> **Your assignment**:
Scan the records below. Report the number of lines containing the word "sostenibilidad", and nothing more.

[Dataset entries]
● ● ●

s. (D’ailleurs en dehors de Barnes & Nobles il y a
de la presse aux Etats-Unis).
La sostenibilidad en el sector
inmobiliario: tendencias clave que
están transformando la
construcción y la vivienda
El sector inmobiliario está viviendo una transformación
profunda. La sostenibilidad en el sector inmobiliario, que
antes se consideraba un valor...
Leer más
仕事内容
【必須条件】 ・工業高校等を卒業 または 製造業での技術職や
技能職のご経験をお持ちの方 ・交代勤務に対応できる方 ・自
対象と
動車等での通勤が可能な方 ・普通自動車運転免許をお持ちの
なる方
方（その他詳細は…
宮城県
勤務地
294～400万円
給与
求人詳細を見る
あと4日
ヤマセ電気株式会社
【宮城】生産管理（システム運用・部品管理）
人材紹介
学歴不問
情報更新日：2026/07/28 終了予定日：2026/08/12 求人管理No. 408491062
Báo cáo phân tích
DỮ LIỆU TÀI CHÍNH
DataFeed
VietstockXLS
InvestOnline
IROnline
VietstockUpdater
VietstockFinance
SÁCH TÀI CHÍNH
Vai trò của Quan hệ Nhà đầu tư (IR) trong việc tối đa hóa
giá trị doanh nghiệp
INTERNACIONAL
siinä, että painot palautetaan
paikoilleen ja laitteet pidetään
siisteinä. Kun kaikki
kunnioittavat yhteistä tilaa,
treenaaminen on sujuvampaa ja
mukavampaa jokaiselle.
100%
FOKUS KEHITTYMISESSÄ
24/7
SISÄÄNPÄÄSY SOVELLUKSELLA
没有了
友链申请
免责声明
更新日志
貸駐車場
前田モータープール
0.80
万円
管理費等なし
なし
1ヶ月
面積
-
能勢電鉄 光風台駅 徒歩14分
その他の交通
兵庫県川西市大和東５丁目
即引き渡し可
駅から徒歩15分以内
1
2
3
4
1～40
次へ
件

● ● ●

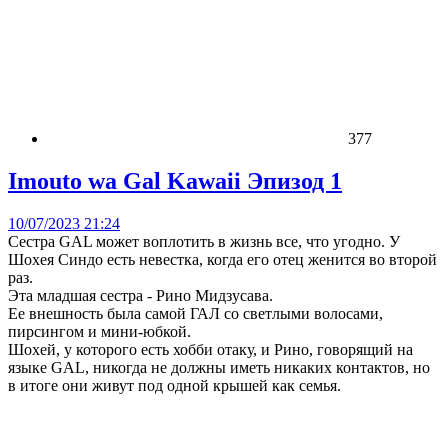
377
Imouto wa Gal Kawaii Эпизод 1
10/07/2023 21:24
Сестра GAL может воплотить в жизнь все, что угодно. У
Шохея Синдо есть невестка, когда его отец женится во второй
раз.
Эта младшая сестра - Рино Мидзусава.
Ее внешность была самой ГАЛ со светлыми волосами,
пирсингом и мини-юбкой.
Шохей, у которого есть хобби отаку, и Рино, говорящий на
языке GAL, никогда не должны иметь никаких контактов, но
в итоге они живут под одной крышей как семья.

● ● ●

> **Exercise output**:
2